For the previous two years, Ludendorff and von Hindenburg had been the real rulers of Germany, with the kaiser’s acquiescence. They had chosen and dismissed chancellors and foreign ministers with unchallenged authority. Now this supremacy was shorn by imminent defeat, and Germany’s civilian leaders erupted in a furious demand for political reforms that would make the kaiser and the military subordinate to the Reichstag. A liberal, Prince Max of Baden, became chancellor with the backing of the Social Democratic Party, the Progressives, and like-minded groups.
48

There was a certain amount of calculation in this transformation. The decision to seek peace based on the Fourteen Points required an infusion of democracy into a political structure that tradition had made authoritarian and the war had reinforced to an unparalleled degree. Quartermaster General Ludendorff acquiesced in this metamorphosis, hoping to save as much of the old order as possible. As one historian put it with fine irony, “the father of German democracy was Erich Ludendorff.”
49

On October 1, Ludendorff told the new civilian government,“Today the troops are holding their own; what may happen tomorrow cannot be foreseen . . . the line might be broken at any moment and then our proposal would come at the most unfavorable time. . . . [It] must be forwarded immediately . . . to Washington.” Protesting such haste, the new chancellor sent the epochal message via the Swiss government: Germany was ready to negotiate peace on the basis of the Fourteen Points. Reeling Austria-Hungary added a pathetic footnote, saying it would accept the same terms.
50

XIII

Woodrow Wilson was as stunned as everyone else by this revelation that Germany was virtually defeated. He immediately telephoned New York to ask Colonel House for advice. It was October 6. The congressional elections were churning to a climax. From that point of view, the timing could not have been worse. There were huge questions that needed to be answered. How could the president make sure the Germans did not use an armistice to rebuild their army? Would the French and the British accept the Fourteen Points? Nine months of silence was not a promising augury.
51

In a telegram, House told Wilson he should make no direct reply to the Germans. Better would be a statement that he would confer at once with the Allies.
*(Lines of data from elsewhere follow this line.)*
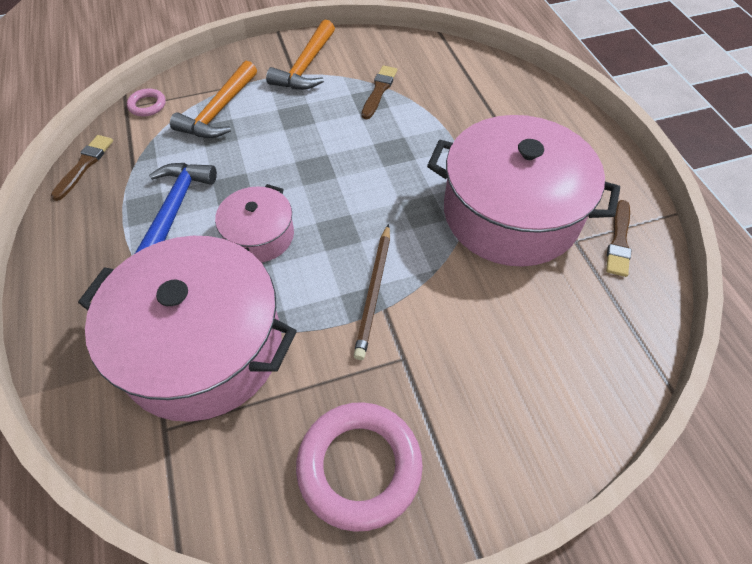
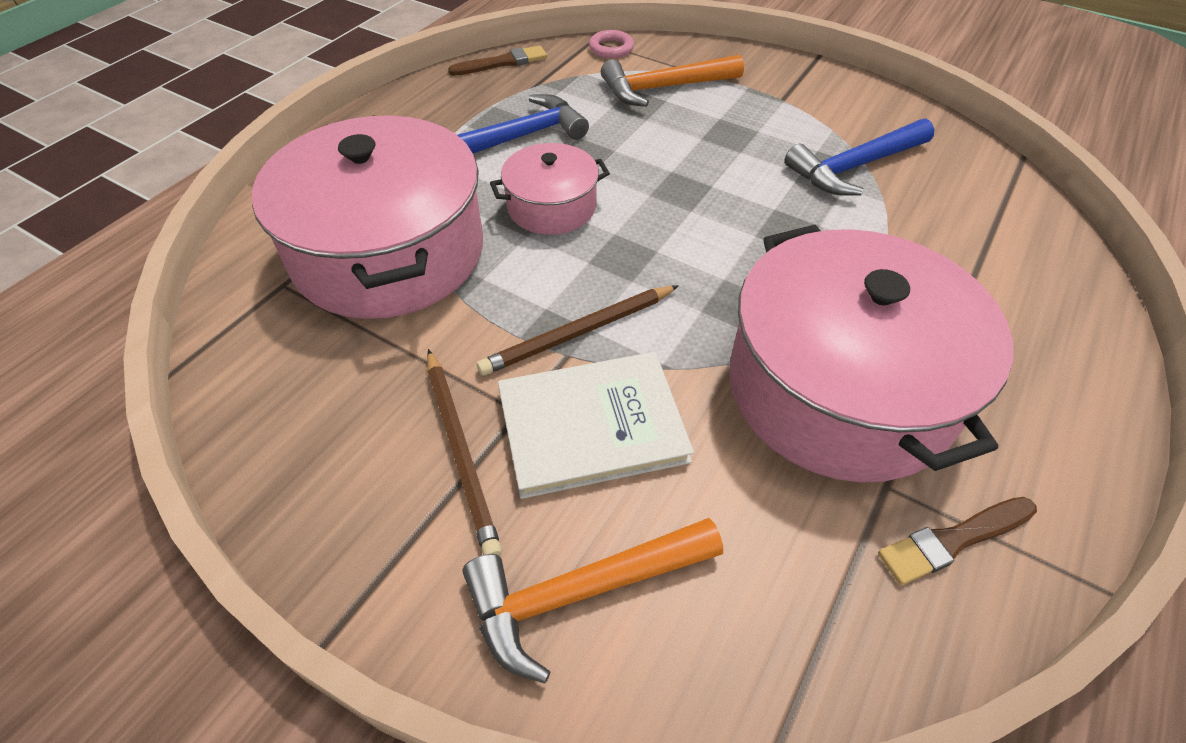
camera: 50 degrees right, 5 degrees down
(306, 66) = (805, 100): orange hammer -> orange hammer (581, 593)
(359, 467) = (352, 455): pink ring -> none
(379, 91) = (854, 167): brown brush -> blue hammer
(406, 405) = (461, 451): none -> brown pencil
(444, 331) = (592, 426): none -> white book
Meanwhile, House would start packing for a trip to Paris. He was convinced that it would be a possibly fatal mistake to let this opportunity for peace slip past. Hopelessness could stiffen German resistance. If that happened, the people of Great Britain and France might launch a peace movement that would win Germany better terms than the Allies could impose on it now.
52

Most of the American press, still engulfed by war rage, dismissed the German offer as a maneuver. Absolute surrender, declared the
Baltimore Sun
, was “the sine qua non for peace.” abroad, French and British papers were equally negative. They hoped Wilson would reject the offer with contempt. The reaction in the U.S. Senate was even more hostile. In a two-hour debate on October 8, not a single speaker had a good word to say for Prince Max’s proposal. The
New York Tribune
reported that the solons unanimously demanded its “immediate rejection.” Only after a “crushing military defeat” should there be any talk of peace. In an exchange that today sounds almost surreal, Senator Henry Cabot Lodge asked, “Don’t you think . . . that an armistice now would mean the loss of the war?” Republican Senator Miles Poindexter of Washington replied, “I do not think that is too strong a statement.”
53

By this time, Robert La Follette had returned to the Senate. With his case still pending before the Committee on Privileges, his lawyer had ordered him to make no extemporaneous speeches until it was settled. He was forced to sit in silence while the rest of the Senate called for continued war.“It wasn’t very easy to sit it out but I did,” he told his family.